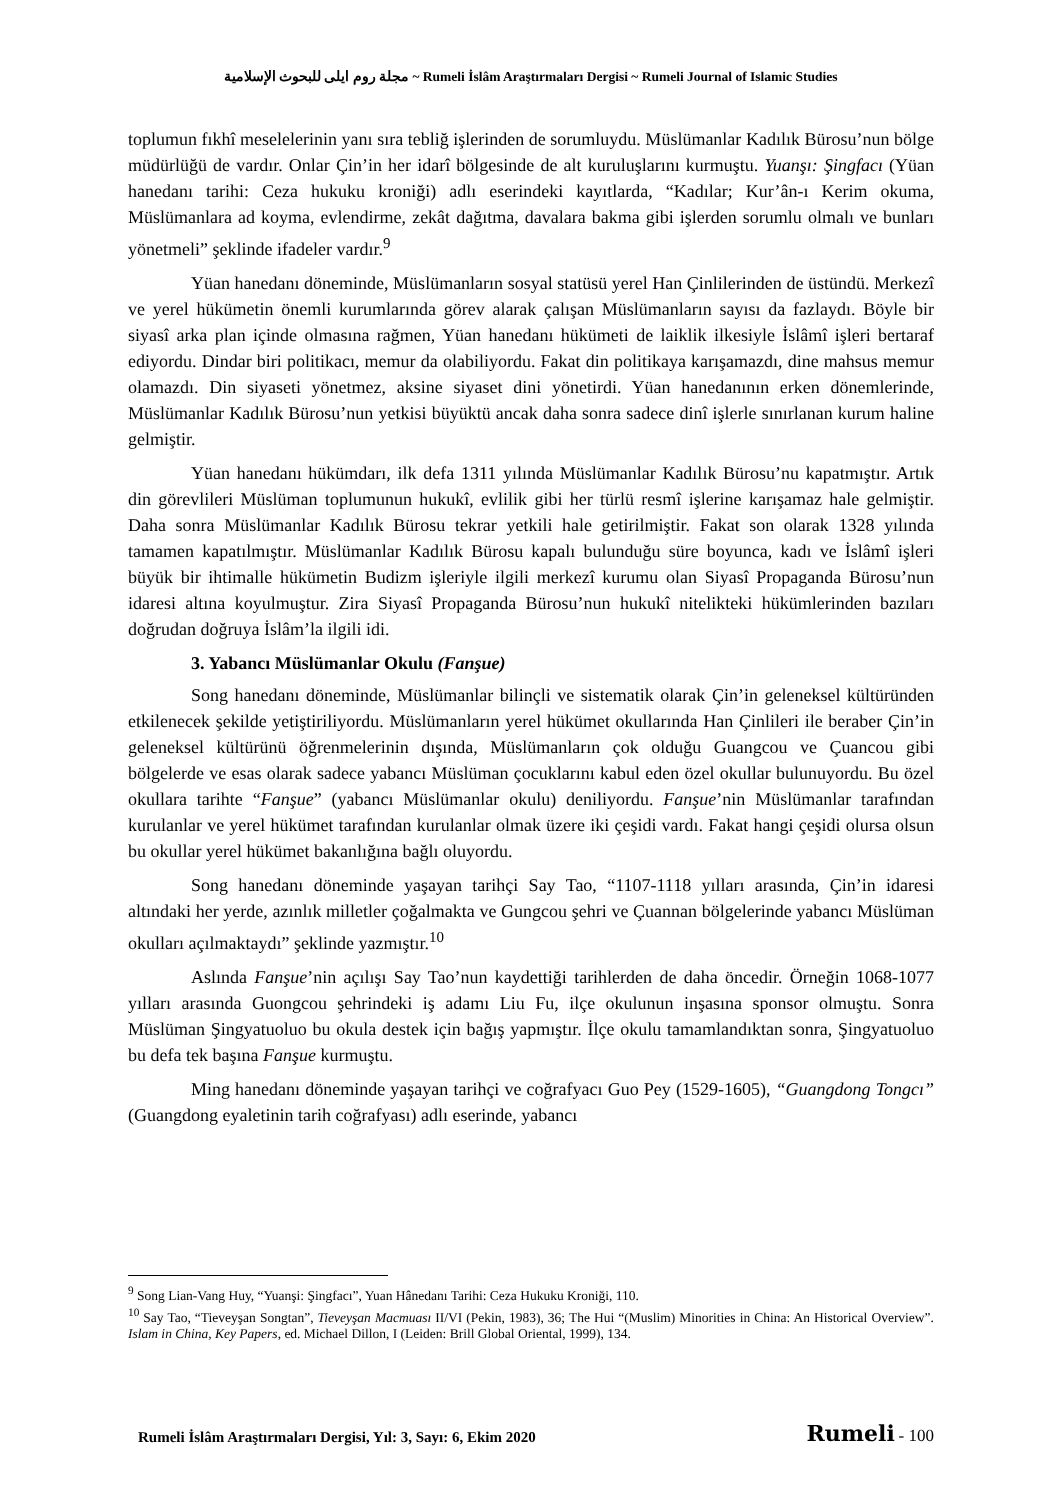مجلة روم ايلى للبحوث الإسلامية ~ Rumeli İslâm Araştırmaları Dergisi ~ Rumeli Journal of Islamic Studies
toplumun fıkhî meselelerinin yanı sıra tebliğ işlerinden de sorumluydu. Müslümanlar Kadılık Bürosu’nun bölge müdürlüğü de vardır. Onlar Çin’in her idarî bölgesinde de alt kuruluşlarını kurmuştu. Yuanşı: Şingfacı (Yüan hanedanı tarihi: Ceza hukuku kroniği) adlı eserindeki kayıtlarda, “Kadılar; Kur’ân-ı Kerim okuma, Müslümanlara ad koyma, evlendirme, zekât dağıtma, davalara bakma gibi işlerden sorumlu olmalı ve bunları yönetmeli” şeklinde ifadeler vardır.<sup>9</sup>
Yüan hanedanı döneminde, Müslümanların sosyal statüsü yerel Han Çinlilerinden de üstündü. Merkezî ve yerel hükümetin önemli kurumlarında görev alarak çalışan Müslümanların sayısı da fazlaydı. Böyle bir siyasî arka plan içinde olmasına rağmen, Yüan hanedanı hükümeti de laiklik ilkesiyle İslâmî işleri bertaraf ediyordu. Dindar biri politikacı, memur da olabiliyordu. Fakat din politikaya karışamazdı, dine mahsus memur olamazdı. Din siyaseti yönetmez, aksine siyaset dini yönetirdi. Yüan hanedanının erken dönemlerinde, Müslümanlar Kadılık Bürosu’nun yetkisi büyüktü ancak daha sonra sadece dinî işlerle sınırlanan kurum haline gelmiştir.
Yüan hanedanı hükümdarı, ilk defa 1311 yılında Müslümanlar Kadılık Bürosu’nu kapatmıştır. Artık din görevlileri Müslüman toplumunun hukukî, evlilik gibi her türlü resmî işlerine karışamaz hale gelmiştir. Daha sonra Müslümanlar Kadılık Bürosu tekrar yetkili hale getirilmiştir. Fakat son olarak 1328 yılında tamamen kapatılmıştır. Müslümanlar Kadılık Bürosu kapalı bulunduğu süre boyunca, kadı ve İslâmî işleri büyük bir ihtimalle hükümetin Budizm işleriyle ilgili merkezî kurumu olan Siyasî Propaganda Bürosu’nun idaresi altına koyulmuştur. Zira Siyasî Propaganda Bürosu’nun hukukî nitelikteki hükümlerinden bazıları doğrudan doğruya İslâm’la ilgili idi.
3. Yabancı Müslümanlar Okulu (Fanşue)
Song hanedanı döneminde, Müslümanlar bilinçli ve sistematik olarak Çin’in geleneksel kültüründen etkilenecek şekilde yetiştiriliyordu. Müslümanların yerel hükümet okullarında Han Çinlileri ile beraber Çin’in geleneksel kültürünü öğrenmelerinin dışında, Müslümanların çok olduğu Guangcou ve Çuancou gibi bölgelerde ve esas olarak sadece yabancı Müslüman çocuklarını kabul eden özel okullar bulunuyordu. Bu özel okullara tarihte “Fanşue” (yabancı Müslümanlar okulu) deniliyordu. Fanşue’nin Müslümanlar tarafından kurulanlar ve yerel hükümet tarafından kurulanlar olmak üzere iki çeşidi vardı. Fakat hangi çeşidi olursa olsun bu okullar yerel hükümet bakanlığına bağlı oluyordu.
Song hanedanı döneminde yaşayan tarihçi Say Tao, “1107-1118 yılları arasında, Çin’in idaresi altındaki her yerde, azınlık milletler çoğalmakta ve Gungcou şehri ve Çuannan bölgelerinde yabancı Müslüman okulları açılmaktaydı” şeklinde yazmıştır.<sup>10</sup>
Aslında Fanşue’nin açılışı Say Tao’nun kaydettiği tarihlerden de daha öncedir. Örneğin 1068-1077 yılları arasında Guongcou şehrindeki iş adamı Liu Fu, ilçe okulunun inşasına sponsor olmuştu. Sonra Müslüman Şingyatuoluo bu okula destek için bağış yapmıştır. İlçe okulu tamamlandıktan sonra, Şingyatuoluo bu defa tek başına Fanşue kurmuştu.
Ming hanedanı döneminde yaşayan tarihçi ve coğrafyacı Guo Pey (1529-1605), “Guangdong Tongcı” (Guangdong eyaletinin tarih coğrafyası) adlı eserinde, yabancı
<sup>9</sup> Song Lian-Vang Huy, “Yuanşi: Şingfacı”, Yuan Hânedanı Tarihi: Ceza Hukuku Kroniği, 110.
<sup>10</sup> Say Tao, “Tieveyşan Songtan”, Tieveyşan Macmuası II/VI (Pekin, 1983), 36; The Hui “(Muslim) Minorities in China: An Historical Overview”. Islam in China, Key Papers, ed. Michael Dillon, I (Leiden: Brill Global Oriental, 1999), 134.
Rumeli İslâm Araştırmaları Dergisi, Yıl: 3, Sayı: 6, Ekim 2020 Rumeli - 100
* * * * * * * * *
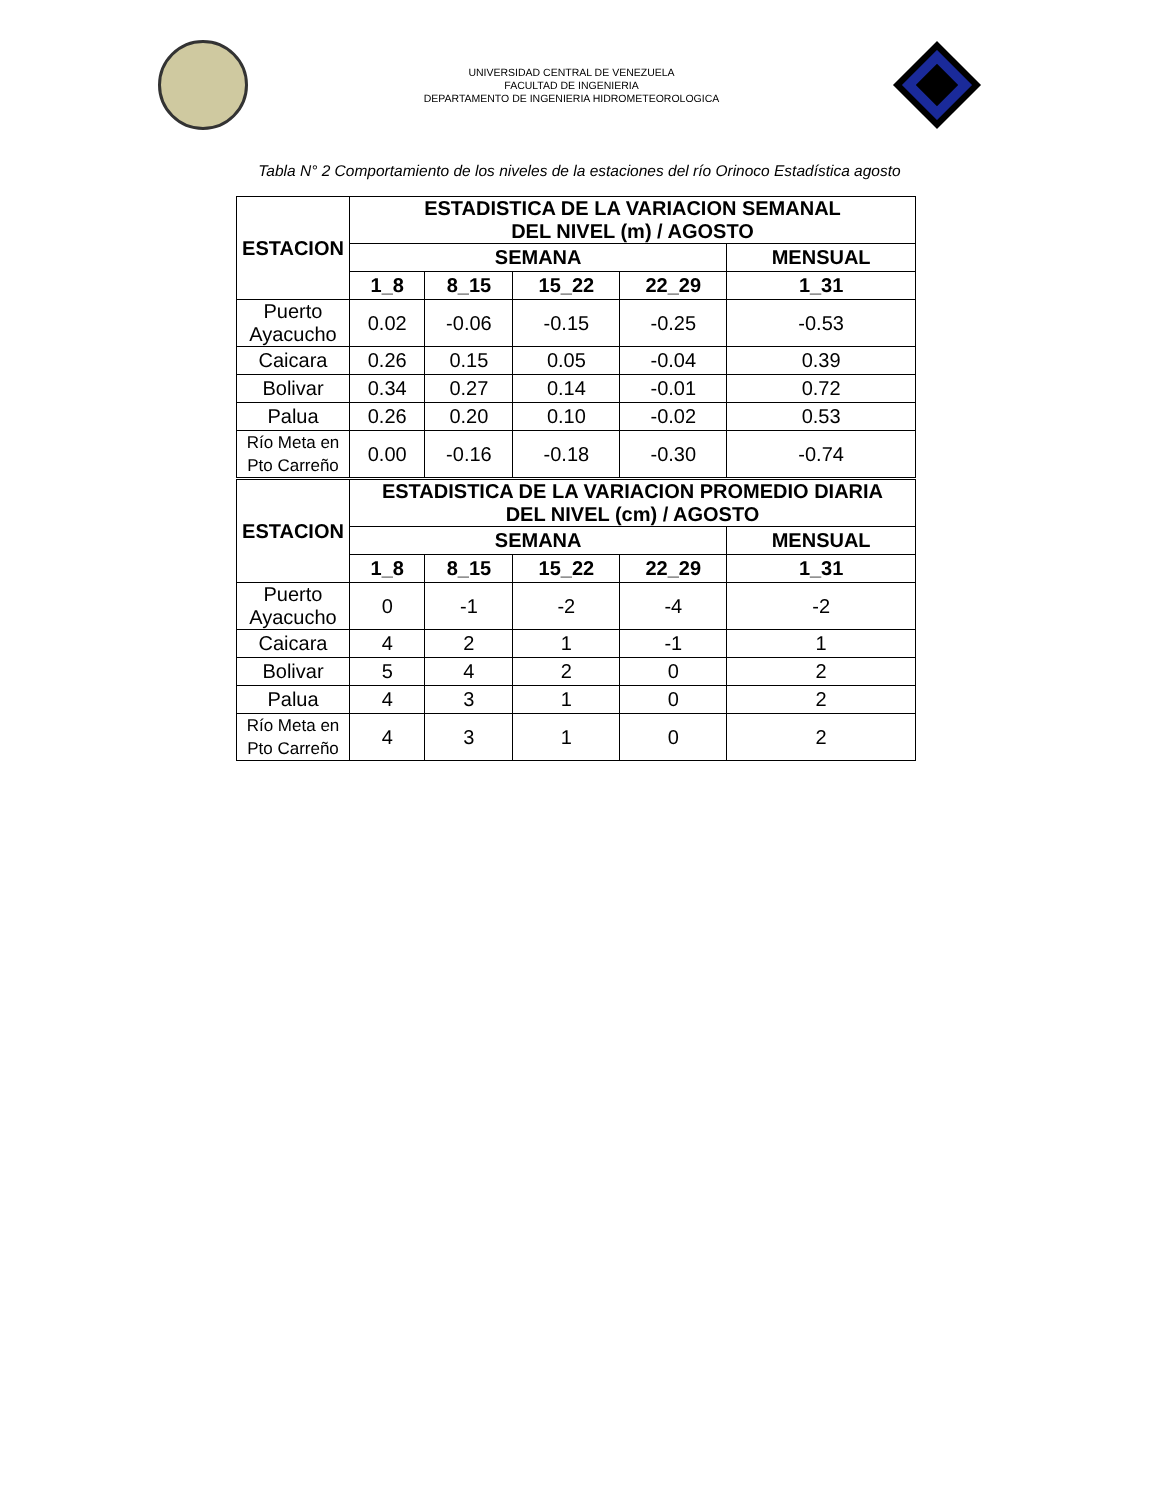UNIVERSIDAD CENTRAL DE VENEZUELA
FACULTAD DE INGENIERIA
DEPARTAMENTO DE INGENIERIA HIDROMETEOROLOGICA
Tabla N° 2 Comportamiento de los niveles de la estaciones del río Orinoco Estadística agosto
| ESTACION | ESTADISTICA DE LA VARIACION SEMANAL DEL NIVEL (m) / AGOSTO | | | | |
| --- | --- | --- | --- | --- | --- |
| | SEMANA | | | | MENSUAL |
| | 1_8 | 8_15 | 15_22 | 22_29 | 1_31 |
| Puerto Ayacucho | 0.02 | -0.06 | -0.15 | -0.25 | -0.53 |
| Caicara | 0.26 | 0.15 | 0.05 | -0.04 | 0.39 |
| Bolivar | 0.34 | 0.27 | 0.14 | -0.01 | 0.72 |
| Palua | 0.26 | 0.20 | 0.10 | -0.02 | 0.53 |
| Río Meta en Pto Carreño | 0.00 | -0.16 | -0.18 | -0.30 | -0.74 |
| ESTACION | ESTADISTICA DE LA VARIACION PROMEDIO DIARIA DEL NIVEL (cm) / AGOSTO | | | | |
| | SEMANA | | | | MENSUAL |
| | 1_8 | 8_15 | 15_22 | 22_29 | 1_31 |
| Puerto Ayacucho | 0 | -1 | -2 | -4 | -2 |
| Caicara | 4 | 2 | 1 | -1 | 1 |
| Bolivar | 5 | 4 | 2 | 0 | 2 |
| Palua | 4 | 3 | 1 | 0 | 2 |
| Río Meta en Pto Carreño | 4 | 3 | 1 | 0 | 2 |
* * * * * * * * *
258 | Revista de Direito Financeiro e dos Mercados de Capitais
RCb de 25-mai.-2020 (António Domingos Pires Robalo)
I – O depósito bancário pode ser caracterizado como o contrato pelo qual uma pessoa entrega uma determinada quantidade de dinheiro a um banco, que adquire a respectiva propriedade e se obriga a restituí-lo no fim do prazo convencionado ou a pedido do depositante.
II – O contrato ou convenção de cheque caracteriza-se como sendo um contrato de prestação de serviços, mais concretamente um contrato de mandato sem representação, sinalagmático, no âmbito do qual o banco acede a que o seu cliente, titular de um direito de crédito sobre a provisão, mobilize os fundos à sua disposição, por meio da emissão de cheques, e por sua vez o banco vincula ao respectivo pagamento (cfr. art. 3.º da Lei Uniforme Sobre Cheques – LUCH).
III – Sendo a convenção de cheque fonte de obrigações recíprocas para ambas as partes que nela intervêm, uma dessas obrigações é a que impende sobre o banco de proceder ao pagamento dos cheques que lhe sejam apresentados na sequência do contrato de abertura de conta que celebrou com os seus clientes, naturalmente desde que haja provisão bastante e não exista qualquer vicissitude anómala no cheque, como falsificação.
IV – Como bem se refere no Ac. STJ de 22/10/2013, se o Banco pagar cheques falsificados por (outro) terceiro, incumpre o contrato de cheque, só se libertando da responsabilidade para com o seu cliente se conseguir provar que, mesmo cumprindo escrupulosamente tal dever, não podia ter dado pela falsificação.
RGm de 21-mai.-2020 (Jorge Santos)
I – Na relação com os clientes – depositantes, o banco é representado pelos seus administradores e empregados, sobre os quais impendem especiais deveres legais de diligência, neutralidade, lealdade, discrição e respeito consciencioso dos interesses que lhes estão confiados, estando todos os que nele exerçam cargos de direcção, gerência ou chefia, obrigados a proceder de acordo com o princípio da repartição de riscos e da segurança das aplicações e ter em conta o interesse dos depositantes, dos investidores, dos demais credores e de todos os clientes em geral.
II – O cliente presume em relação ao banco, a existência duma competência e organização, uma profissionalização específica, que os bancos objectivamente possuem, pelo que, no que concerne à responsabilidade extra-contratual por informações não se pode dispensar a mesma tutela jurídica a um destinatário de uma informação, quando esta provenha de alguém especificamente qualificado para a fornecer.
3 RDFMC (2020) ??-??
* * * * * * * * *
■ EXERCISE PROMPT ■
The response should be the listing above, limited to the lines between the one holding "-0.30 | -0.74 |" and the one holding "Carreño | 4", inclusive, reproduced exactly.

■ EXERCISE RESPONSE ■
| Río Meta en Pto Carreño | 0.00 | -0.16 | -0.18 | -0.30 | -0.74 |
| ESTACION | ESTADISTICA DE LA VARIACION PROMEDIO DIARIA DEL NIVEL (cm) / AGOSTO | | | | |
| | SEMANA | | | | MENSUAL |
| | 1_8 | 8_15 | 15_22 | 22_29 | 1_31 |
| Puerto Ayacucho | 0 | -1 | -2 | -4 | -2 |
| Caicara | 4 | 2 | 1 | -1 | 1 |
| Bolivar | 5 | 4 | 2 | 0 | 2 |
| Palua | 4 | 3 | 1 | 0 | 2 |
| Río Meta en Pto Carreño | 4 | 3 | 1 | 0 | 2 |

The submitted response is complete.